Today we celebrate the Feast of Martyrs of Japan on the 5th February, 1597.

This included five European Franciscan missionaries, one Mexican Franciscan, three Japanese Jesuits, and seventeen Japanese laymen, including three boys.

They were tortured and crucified at Nagasaki.

Christian missionaries had first arrived with Francis Xavier in the 1540s.

There were about 100,000 converts.

Persecution of Christians began with a ban in 1565.  In 1587 Christianity was formerly banned.  They were seen as being more loyal to Jesus than the Shogunate (the military leader).

After Christianity was banned it went underground.  They were known as ‘hidden Christians’.

Between 1617 and 1632 two-hundred-and-five missionaries and native Christians were executed for their faith.

In 1858, Japan again permitted missionaries into the country.  They found thousands of Christians still there.

For two-hundred years they lived their faith in secret.

This living of the faith in an ‘underground’ Church has endured in many places, in many countries.  It still happens in our times.

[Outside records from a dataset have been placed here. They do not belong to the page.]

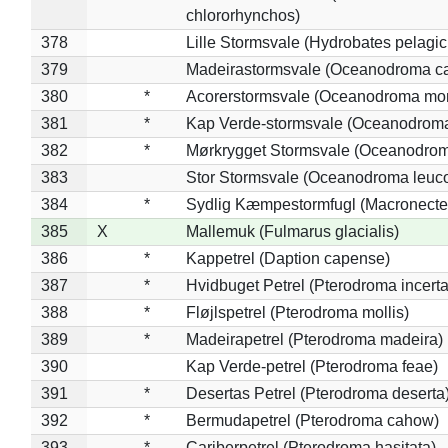
chlororhynchos)
378
Lille Stormsvale (Hydrobates pelagic
379
Madeirastormsvale (Oceanodroma ca
380
*
Acorerstormsvale (Oceanodroma mon
381
*
Kap Verde-stormsvale (Oceanodroma
382
*
Mørkrygget Stormsvale (Oceanodrom
383
Stor Stormsvale (Oceanodroma leuc
384
*
Sydlig Kæmpestormfugl (Macronecte
385
X
Mallemuk (Fulmarus glacialis)
386
*
Kappetrel (Daption capense)
387
*
Hvidbuget Petrel (Pterodroma incerta
388
*
Fløjlspetrel (Pterodroma mollis)
389
*
Madeirapetrel (Pterodroma madeira)
390
Kap Verde-petrel (Pterodroma feae)
391
*
Desertas Petrel (Pterodroma deserta
392
*
Bermudapetrel (Pterodroma cahow)
393
*
Cariberpetrel (Pterodroma hasitata)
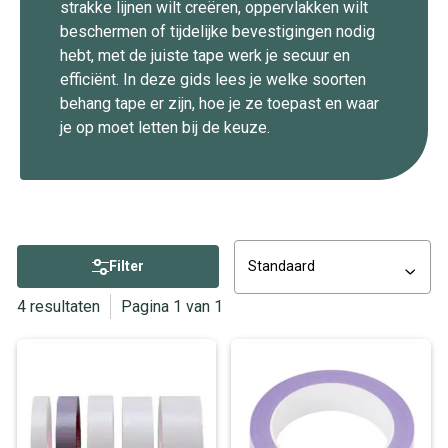
strakke lijnen wilt creëren, oppervlakken wilt
beschermen of tijdelijke bevestigingen nodig
hebt, met de juiste tape werk je secuur en
efficiënt. In deze gids lees je welke soorten
behang tape er zijn, hoe je ze toepast en waar
je op moet letten bij de keuze.
Filter
Standaard
4 resultaten
Pagina 1 van 1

Men and women, and even children, were given the strength by Christ to live their faith, despite persecution and even torture, and the threat of death.

They are a remainder to us and witness to us of the action of God, and the presence of God with us always.

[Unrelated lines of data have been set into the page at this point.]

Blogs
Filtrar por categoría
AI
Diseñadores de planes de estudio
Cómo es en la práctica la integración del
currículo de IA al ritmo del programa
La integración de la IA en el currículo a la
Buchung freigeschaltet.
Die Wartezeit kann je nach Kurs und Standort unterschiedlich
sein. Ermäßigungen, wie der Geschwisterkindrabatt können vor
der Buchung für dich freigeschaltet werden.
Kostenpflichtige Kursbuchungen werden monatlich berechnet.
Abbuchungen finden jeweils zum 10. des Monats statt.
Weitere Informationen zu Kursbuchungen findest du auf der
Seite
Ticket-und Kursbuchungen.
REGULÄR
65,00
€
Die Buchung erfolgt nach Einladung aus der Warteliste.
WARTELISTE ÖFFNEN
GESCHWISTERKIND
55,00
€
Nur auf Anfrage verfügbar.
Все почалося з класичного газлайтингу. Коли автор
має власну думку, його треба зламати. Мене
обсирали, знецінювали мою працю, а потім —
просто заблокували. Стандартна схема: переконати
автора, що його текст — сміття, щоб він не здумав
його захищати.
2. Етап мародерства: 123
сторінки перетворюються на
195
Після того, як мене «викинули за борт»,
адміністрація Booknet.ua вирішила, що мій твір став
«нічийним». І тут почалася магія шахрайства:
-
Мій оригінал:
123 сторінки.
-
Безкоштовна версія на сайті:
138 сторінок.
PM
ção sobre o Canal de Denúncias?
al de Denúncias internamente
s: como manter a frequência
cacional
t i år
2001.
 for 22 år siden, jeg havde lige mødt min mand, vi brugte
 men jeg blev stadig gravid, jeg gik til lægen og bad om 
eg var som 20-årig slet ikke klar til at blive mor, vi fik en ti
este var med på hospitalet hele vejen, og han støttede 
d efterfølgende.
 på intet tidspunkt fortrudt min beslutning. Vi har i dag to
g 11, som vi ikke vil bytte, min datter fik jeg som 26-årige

We are not likely to experience that type of persecution here in Australia, although it still happens in many places.

We can, however, experience other challenges.

  • From those who do not understand their faith there can be a dismissal of our beliefs as being illogical or unreasonable, or irrelevant.

  • The publicity about the sad events regarding child sexual abuse by some Church people can, and does, generate negativity towards all things Catholic.  This is not denying that these things had happened, we need to deal with this and not ignore it.  We need to protect all children and vulnerable people.  We need all to be safe.

  • Uninformed misconceptions about a perceived clash between Christian beliefs and science can also cause some to dismiss what we believe as ‘superstition’.

  • However, our faith is based on the real story of Jesus dying and rising

An informed understanding of our faith makes sense while it also touches mystery.

Like the martyrs before us, we are given the strength to be like them bearing witness in our time.